What is needed
Exactly the lines below from the one with "neoplastic tissue: human" up to and including the one with "IHC image of" make up the answer, with nothing else added.

Entries supplied
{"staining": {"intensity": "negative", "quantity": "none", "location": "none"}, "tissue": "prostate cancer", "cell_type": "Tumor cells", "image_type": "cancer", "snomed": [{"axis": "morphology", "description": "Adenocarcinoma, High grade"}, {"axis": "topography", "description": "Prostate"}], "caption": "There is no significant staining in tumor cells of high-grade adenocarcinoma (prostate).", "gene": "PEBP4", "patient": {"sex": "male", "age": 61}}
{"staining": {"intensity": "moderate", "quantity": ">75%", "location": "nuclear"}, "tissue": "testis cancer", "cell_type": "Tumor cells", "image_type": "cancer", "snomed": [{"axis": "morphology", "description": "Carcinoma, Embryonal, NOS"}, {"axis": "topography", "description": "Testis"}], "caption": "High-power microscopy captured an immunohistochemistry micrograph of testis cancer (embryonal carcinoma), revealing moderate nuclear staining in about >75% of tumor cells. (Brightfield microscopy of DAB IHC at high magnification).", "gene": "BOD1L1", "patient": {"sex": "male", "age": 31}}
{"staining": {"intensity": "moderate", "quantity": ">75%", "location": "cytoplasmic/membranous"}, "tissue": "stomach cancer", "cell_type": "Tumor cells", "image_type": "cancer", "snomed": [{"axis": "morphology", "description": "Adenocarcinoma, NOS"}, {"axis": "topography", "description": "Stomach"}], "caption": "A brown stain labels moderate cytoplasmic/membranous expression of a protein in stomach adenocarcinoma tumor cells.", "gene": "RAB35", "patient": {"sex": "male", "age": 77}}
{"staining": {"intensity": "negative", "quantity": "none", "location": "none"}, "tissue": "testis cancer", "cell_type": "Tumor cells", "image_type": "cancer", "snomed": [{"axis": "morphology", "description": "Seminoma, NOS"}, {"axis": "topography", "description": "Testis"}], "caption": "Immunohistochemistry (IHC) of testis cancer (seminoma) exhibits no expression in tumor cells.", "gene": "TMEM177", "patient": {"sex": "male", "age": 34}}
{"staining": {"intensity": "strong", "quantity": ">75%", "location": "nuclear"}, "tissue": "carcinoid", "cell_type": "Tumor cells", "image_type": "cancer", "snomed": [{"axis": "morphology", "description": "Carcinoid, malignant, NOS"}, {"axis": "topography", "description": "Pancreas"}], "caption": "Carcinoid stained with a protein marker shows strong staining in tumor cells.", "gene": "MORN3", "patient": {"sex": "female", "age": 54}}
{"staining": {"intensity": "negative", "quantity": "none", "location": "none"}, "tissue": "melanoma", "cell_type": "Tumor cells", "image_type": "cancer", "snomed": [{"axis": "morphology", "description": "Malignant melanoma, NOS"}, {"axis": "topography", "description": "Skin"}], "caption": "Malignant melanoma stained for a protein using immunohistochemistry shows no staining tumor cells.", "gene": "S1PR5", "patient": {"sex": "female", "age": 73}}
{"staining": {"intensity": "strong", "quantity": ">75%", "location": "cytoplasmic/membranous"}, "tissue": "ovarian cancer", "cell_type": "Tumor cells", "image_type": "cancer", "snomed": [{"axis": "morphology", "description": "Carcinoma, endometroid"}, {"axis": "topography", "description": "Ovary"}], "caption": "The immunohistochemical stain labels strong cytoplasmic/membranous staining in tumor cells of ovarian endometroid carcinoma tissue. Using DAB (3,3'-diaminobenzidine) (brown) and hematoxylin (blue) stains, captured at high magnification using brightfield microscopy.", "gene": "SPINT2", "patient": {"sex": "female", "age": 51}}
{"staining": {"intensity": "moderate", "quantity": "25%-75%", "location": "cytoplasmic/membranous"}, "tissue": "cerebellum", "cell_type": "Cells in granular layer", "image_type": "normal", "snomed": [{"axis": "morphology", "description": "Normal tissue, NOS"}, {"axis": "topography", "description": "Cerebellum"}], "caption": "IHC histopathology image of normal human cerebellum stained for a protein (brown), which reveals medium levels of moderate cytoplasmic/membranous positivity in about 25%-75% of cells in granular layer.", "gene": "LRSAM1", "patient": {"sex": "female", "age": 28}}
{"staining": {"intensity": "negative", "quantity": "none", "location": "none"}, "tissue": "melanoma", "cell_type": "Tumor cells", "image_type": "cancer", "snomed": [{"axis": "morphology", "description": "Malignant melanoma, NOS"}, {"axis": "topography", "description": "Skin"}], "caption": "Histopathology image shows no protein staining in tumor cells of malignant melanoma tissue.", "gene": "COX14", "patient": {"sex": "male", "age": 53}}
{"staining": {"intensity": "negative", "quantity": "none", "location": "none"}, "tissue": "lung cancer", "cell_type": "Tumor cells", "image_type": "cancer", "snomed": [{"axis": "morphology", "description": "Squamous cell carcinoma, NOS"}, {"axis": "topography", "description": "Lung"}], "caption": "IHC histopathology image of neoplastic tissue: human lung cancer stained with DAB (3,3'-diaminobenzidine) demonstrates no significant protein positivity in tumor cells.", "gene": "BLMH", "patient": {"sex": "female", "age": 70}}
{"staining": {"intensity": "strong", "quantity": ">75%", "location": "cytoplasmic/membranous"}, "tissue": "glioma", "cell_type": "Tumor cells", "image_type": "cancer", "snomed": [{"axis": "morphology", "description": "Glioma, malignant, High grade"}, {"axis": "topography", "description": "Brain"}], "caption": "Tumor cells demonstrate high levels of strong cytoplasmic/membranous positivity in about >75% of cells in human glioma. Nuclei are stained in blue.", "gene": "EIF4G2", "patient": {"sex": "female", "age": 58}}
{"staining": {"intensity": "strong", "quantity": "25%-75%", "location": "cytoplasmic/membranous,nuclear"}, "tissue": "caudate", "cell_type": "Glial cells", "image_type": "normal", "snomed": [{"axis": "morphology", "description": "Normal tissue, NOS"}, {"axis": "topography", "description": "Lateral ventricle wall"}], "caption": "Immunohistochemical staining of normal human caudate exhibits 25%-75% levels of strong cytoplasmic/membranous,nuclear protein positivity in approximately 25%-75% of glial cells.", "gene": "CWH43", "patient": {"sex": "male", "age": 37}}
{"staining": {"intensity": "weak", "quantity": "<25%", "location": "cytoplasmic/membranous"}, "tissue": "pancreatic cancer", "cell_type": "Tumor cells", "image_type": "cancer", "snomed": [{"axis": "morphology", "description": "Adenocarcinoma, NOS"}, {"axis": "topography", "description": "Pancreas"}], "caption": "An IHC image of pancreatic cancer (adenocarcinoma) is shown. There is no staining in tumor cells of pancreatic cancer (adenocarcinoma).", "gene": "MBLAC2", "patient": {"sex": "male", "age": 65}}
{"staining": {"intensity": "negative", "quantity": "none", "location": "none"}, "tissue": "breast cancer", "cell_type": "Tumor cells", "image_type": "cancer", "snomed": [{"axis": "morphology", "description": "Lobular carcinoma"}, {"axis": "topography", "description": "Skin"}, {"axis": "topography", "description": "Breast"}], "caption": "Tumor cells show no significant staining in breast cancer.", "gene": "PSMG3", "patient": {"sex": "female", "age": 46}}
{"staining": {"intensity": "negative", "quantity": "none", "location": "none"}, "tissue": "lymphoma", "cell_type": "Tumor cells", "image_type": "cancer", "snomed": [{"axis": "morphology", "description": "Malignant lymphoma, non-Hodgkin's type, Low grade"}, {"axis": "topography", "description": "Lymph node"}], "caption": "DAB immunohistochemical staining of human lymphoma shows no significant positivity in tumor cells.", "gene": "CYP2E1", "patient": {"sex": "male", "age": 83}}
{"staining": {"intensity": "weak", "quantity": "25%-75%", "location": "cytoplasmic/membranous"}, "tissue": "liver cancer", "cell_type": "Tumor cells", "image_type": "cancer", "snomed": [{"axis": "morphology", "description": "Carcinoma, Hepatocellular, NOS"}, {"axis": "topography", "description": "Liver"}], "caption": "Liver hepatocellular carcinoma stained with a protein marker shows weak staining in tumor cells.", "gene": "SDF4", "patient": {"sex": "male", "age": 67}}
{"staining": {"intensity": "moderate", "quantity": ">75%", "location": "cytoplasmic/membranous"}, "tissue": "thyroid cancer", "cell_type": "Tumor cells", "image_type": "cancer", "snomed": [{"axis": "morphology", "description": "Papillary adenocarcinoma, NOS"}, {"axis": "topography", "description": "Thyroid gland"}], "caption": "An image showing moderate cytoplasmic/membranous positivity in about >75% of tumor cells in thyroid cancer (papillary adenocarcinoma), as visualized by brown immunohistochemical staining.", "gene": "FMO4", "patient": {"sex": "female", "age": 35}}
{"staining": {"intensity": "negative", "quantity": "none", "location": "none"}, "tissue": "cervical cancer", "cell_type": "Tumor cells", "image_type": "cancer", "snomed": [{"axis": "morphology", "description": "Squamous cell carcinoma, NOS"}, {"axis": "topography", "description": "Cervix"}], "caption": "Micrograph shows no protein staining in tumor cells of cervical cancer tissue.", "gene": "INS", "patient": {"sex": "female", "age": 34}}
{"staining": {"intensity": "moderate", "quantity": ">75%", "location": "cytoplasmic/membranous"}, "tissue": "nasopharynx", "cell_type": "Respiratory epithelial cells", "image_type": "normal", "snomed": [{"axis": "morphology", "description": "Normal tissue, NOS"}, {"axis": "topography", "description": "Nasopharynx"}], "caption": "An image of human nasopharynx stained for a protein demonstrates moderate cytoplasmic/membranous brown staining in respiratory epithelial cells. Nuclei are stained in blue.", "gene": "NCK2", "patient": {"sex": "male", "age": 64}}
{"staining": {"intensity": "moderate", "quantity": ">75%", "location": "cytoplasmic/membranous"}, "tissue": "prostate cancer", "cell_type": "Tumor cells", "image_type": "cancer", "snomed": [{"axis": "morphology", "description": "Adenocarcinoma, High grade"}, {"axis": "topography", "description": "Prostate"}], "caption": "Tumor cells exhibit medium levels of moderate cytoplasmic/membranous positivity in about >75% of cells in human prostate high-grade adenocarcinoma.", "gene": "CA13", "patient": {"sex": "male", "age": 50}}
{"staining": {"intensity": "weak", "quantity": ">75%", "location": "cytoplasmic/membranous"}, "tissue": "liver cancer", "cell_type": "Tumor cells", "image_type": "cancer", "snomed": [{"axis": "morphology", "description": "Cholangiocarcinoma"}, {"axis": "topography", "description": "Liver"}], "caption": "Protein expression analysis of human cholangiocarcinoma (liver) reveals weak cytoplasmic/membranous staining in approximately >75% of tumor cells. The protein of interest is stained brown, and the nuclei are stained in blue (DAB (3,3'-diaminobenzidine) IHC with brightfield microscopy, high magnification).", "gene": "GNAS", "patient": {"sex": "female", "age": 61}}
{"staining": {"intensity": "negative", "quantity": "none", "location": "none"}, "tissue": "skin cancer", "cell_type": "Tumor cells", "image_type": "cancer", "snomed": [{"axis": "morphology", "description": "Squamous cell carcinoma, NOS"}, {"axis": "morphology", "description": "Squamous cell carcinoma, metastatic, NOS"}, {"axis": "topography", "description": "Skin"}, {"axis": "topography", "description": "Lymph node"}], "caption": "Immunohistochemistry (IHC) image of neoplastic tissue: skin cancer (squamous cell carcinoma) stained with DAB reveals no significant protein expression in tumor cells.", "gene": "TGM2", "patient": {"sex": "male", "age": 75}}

Expected answer
{"staining": {"intensity": "negative", "quantity": "none", "location": "none"}, "tissue": "lung cancer", "cell_type": "Tumor cells", "image_type": "cancer", "snomed": [{"axis": "morphology", "description": "Squamous cell carcinoma, NOS"}, {"axis": "topography", "description": "Lung"}], "caption": "IHC histopathology image of neoplastic tissue: human lung cancer stained with DAB (3,3'-diaminobenzidine) demonstrates no significant protein positivity in tumor cells.", "gene": "BLMH", "patient": {"sex": "female", "age": 70}}
{"staining": {"intensity": "strong", "quantity": ">75%", "location": "cytoplasmic/membranous"}, "tissue": "glioma", "cell_type": "Tumor cells", "image_type": "cancer", "snomed": [{"axis": "morphology", "description": "Glioma, malignant, High grade"}, {"axis": "topography", "description": "Brain"}], "caption": "Tumor cells demonstrate high levels of strong cytoplasmic/membranous positivity in about >75% of cells in human glioma. Nuclei are stained in blue.", "gene": "EIF4G2", "patient": {"sex": "female", "age": 58}}
{"staining": {"intensity": "strong", "quantity": "25%-75%", "location": "cytoplasmic/membranous,nuclear"}, "tissue": "caudate", "cell_type": "Glial cells", "image_type": "normal", "snomed": [{"axis": "morphology", "description": "Normal tissue, NOS"}, {"axis": "topography", "description": "Lateral ventricle wall"}], "caption": "Immunohistochemical staining of normal human caudate exhibits 25%-75% levels of strong cytoplasmic/membranous,nuclear protein positivity in approximately 25%-75% of glial cells.", "gene": "CWH43", "patient": {"sex": "male", "age": 37}}
{"staining": {"intensity": "weak", "quantity": "<25%", "location": "cytoplasmic/membranous"}, "tissue": "pancreatic cancer", "cell_type": "Tumor cells", "image_type": "cancer", "snomed": [{"axis": "morphology", "description": "Adenocarcinoma, NOS"}, {"axis": "topography", "description": "Pancreas"}], "caption": "An IHC image of pancreatic cancer (adenocarcinoma) is shown. There is no staining in tumor cells of pancreatic cancer (adenocarcinoma).", "gene": "MBLAC2", "patient": {"sex": "male", "age": 65}}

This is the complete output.